:: EXCERTO DA FONTE

O enquadramento jurídico-fiscal efetuado pelos Serviços Inspectivos não merece qualquer censura pois agiram em conformidade com o quadro contabilístico e fiscal que é aplicável a factos desta natureza.
Se, como a Requerente agora defende em sede do Pedido Arbitral, se trata de um mero erro contabilístico, a audição dessas pessoas traduzir-se-ia certamente num ato inútil, pois não permitiria obter qualquer informação capaz de esclarecedor sobre a natureza e efetiva ocorrência desse erro, na medida em que essas pessoas não são as responsáveis pela elaboração da contabilidade.
Os Serviços Inspectivos promoveram todas as diligências necessárias à descoberta da verdade material.
Em termos concretos, os Serviços Inpsctivos procederam ao enquadramento jurídico reconhecido pela própria Requerente, na medida em que ocorreu uma efetiva saída de valores monetários do caixa, e não existem documentos de suporte a essas saídas.
É claro, e inquestionável, que sobre os Serviços Inspsctivos impende um dever de obter junto dos Sujeitos Passivo objeto de inspeção o esclarecimento sobre todas as dúvidas que possam decorrer da análise, verificação e controlo dos elementos que suportam o apuramento dos resultados fiscais, ou seja, os elementos contabilísticos, por serem estes que os sustentam, como previsto pelos art.os 17.º e 123.º do CIRC.
Nem durante o procedimento inspetivo, nem em sede do direito de audição, nem com o presente Pedido Arbitral, a Requerente logrou apresentar à AT os documentos necessários e exigíveis que permitam conhecer qual o destino dos meios financeiros extraídos do património da empresa, qual ou quais as operações económicas que estão subjacentes a tais pagamentos, qual ou quais os verdadeiros destinatários desses valores: foi o sócio-gerente a título de adiantamento por conta de lucros, foi o vendedor do terreno ou está em causa um mero erro contabilístico? Falta-lhe lograr alcançar esta demonstração, provando.
O vertido no Relatório inspectivo demonstra, de forma inequívoca, que os Serviços Inspectivos promoveram todas as diligências que, à data de realização da ação inspetiva, se mostravam possíveis para a descoberta da verdade material.
A avaliação indireta é um meio para a determinação da matéria coletável. Sucede, porém, que as correções efetuadas não se refletem na matéria coletável pois apenas influenciam o imposto a pagar, pois o que está em causa é a tributação autónoma de despesas não documentadas. Facto que por si só, afastaria a possibilidade de avaliação indireta por recurso à aplicação de métodos indiretos.
A AT não deixou de proceder a avaliação indireta por opção discricionária mas, outrossim, porque estava obrigada a efetuar avaliação direta, na medida em que, in casu, face ao quadro legal aplicável, a utilização do método de avaliação indireta não tinha acolhimento em nenhuma das situações previstas pelo art.º 87.º da LGT. O recurso aos métodos indiciários só é legalmente possível quando o recurso a correcções técnicas se revele impraticável.
Ademais, também não ocorre qualquer situação de fundada dúvida, compaginável na previsão contida no art.º 100.º do CPPT. Antes, porém, existe uma certeza: há uma saída de meios financeiros da empresa, cujo destino se desconhece. Não ocorrendo qualquer dúvida sobre esse facto.

::::

COMPLETE O SEGUINTE:
1. Indique se cada afirmação concorda com o excerto, respondendo sim ou não e citando as palavras do excerto que o decidem: (a) As correções efetuadas refletem-se na matéria coletável. (b) As pessoas cuja audição é mencionada não são as responsáveis pela elaboração da contabilidade. (c) O destino dos meios financeiros que saíram da empresa é conhecido.
2. Extraia do excerto, sem alterar nada, todo o trecho que vai de "Se, como a Requerente" até "elaboração da contabilidade.".
Responda usando somente o excerto.

:: LISTA DE LINHAS

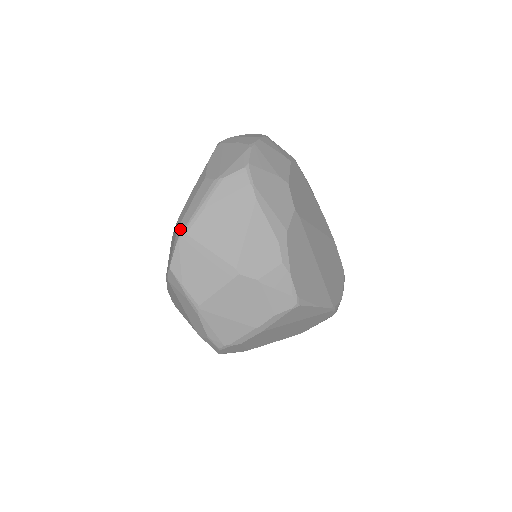
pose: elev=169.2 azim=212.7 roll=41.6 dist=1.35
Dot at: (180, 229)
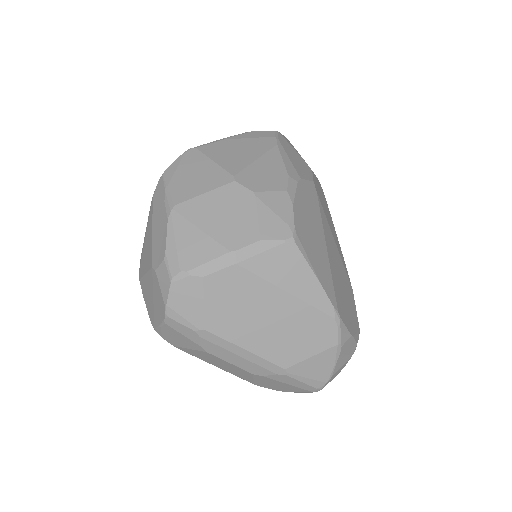
Dot at: occluded
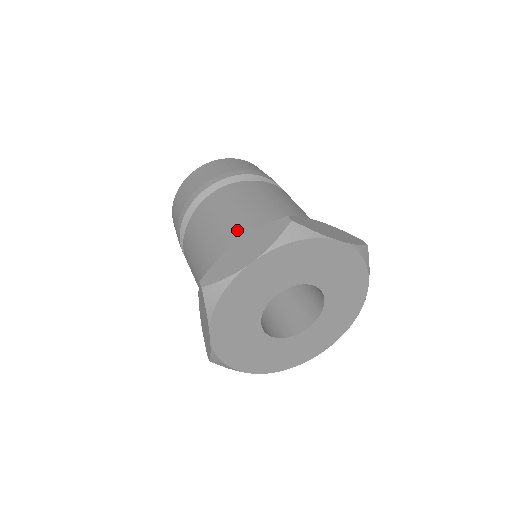
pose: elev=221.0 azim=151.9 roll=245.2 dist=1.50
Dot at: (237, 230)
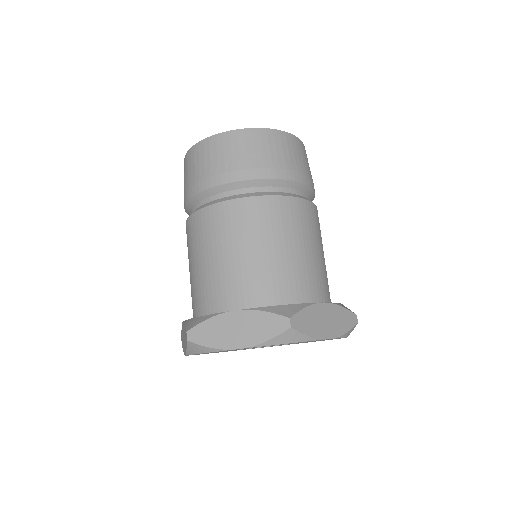
Dot at: (240, 280)
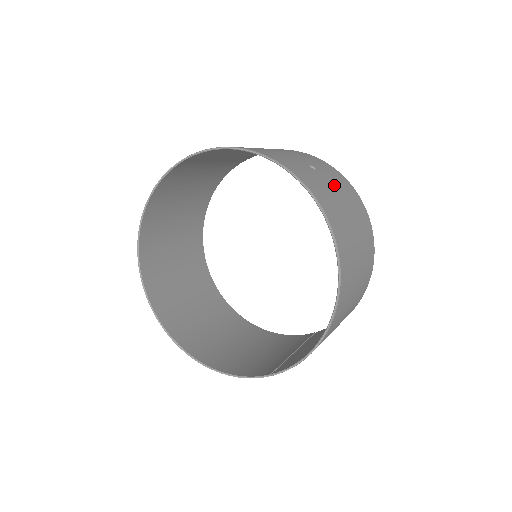
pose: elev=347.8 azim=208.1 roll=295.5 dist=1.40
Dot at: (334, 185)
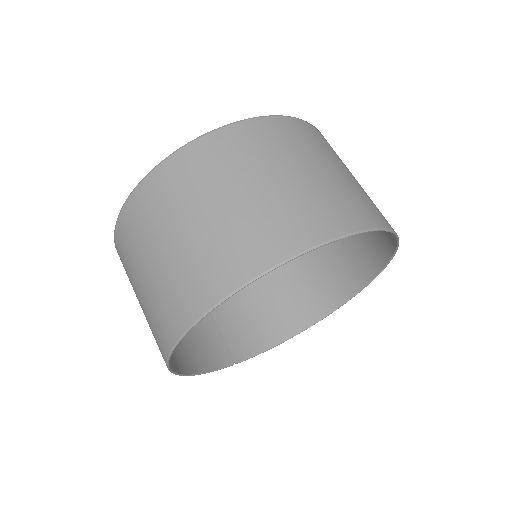
Dot at: occluded
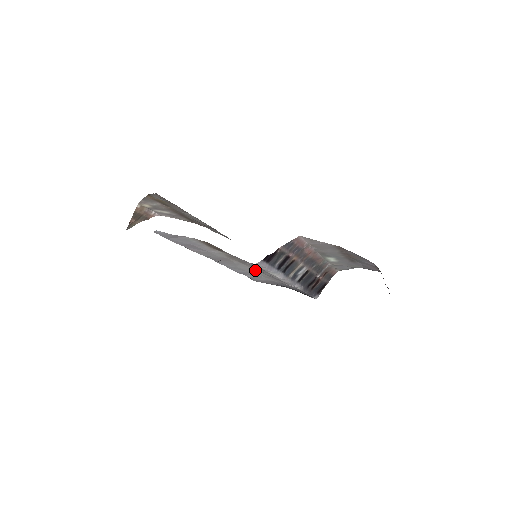
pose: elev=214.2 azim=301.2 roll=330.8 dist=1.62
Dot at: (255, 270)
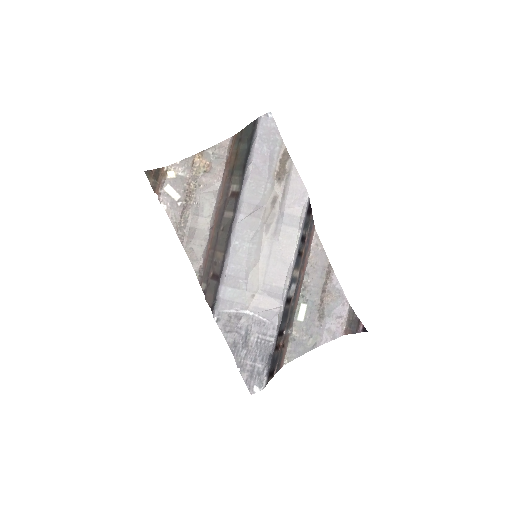
Dot at: (258, 260)
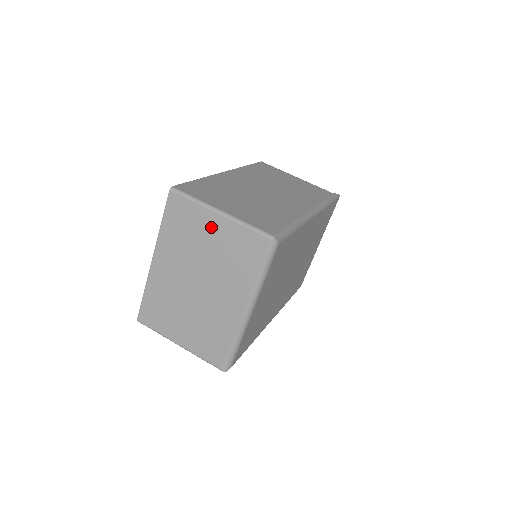
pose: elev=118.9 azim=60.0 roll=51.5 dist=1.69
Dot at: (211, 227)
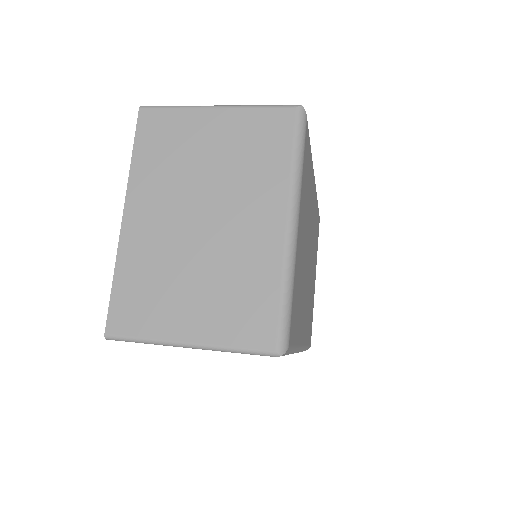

::::

SOLUÇÕES ABAIXO:
1.
(a) Não: "as correções efetuadas não se refletem na matéria coletável".
(b) Sim: "essas pessoas não são as responsáveis pela elaboração da contabilidade".
(c) Não: "há uma saída de meios financeiros da empresa, cujo destino se desconhece".

2.
Se, como a Requerente agora defende em sede do Pedido Arbitral, se trata de um mero erro contabilístico, a audição dessas pessoas traduzir-se-ia certamente num ato inútil, pois não permitiria obter qualquer informação capaz de esclarecedor sobre a natureza e efetiva ocorrência desse erro, na medida em que essas pessoas não são as responsáveis pela elaboração da contabilidade.